• WORK TO BE COMPLETED: Rewrite the entries below as one numbered list, one line per item, and leave out any blank lines.

• LISTING:
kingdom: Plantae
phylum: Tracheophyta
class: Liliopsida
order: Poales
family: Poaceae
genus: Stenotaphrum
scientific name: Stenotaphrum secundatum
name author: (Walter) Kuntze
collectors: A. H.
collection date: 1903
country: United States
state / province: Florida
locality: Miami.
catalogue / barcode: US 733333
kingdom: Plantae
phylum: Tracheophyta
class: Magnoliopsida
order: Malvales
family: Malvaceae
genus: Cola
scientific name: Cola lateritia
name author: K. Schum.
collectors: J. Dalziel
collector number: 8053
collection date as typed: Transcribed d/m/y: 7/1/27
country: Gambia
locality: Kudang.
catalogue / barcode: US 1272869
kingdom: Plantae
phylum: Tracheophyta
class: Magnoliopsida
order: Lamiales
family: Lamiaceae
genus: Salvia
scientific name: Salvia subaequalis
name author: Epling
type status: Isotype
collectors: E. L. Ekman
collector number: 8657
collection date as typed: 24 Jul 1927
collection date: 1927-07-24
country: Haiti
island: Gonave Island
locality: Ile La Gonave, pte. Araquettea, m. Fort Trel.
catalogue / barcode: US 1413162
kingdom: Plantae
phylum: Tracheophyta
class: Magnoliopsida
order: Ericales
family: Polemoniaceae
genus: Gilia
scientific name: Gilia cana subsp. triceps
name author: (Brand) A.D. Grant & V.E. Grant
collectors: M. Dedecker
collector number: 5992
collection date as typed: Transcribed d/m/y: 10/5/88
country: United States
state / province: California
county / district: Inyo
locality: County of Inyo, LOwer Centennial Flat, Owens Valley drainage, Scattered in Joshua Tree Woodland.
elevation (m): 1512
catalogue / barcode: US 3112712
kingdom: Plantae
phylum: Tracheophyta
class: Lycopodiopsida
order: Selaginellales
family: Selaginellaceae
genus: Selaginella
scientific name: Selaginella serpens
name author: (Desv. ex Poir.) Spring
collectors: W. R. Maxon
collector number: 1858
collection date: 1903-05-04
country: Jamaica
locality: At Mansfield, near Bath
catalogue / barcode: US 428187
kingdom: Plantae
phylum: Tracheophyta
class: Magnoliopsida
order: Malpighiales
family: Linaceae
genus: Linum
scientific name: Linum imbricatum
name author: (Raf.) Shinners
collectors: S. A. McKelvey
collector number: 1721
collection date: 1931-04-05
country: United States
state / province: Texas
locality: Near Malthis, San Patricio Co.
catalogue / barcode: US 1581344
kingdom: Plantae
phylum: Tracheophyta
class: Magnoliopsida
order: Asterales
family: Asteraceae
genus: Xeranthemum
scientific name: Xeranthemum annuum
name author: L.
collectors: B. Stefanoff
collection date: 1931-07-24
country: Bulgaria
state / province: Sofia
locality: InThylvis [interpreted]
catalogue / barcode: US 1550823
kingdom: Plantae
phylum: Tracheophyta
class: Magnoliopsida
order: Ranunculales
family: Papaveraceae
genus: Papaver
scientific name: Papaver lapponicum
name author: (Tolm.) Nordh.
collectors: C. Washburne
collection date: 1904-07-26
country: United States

• TASK RESULT:
1. kingdom: Plantae
2. phylum: Tracheophyta
3. class: Liliopsida
4. order: Poales
5. family: Poaceae
6. genus: Stenotaphrum
7. scientific name: Stenotaphrum secundatum
8. name author: (Walter) Kuntze
9. collectors: A. H.
10. collection date: 1903
11. country: United States
12. state / province: Florida
13. locality: Miami.
14. catalogue / barcode: US 733333
15. kingdom: Plantae
16. phylum: Tracheophyta
17. class: Magnoliopsida
18. order: Malvales
19. family: Malvaceae
20. genus: Cola
21. scientific name: Cola lateritia
22. name author: K. Schum.
23. collectors: J. Dalziel
24. collector number: 8053
25. collection date as typed: Transcribed d/m/y: 7/1/27
26. country: Gambia
27. locality: Kudang.
28. catalogue / barcode: US 1272869
29. kingdom: Plantae
30. phylum: Tracheophyta
31. class: Magnoliopsida
32. order: Lamiales
33. family: Lamiaceae
34. genus: Salvia
35. scientific name: Salvia subaequalis
36. name author: Epling
37. type status: Isotype
38. collectors: E. L. Ekman
39. collector number: 8657
40. collection date as typed: 24 Jul 1927
41. collection date: 1927-07-24
42. country: Haiti
43. island: Gonave Island
44. locality: Ile La Gonave, pte. Araquettea, m. Fort Trel.
45. catalogue / barcode: US 1413162
46. kingdom: Plantae
47. phylum: Tracheophyta
48. class: Magnoliopsida
49. order: Ericales
50. family: Polemoniaceae
51. genus: Gilia
52. scientific name: Gilia cana subsp. triceps
53. name author: (Brand) A.D. Grant & V.E. Grant
54. collectors: M. Dedecker
55. collector number: 5992
56. collection date as typed: Transcribed d/m/y: 10/5/88
57. country: United States
58. state / province: California
59. county / district: Inyo
60. locality: County of Inyo, LOwer Centennial Flat, Owens Valley drainage, Scattered in Joshua Tree Woodland.
61. elevation (m): 1512
62. catalogue / barcode: US 3112712
63. kingdom: Plantae
64. phylum: Tracheophyta
65. class: Lycopodiopsida
66. order: Selaginellales
67. family: Selaginellaceae
68. genus: Selaginella
69. scientific name: Selaginella serpens
70. name author: (Desv. ex Poir.) Spring
71. collectors: W. R. Maxon
72. collector number: 1858
73. collection date: 1903-05-04
74. country: Jamaica
75. locality: At Mansfield, near Bath
76. catalogue / barcode: US 428187
77. kingdom: Plantae
78. phylum: Tracheophyta
79. class: Magnoliopsida
80. order: Malpighiales
81. family: Linaceae
82. genus: Linum
83. scientific name: Linum imbricatum
84. name author: (Raf.) Shinners
85. collectors: S. A. McKelvey
86. collector number: 1721
87. collection date: 1931-04-05
88. country: United States
89. state / province: Texas
90. locality: Near Malthis, San Patricio Co.
91. catalogue / barcode: US 1581344
92. kingdom: Plantae
93. phylum: Tracheophyta
94. class: Magnoliopsida
95. order: Asterales
96. family: Asteraceae
97. genus: Xeranthemum
98. scientific name: Xeranthemum annuum
99. name author: L.
100. collectors: B. Stefanoff
101. collection date: 1931-07-24
102. country: Bulgaria
103. state / province: Sofia
104. locality: InThylvis [interpreted]
105. catalogue / barcode: US 1550823
106. kingdom: Plantae
107. phylum: Tracheophyta
108. class: Magnoliopsida
109. order: Ranunculales
110. family: Papaveraceae
111. genus: Papaver
112. scientific name: Papaver lapponicum
113. name author: (Tolm.) Nordh.
114. collectors: C. Washburne
115. collection date: 1904-07-26
116. country: United States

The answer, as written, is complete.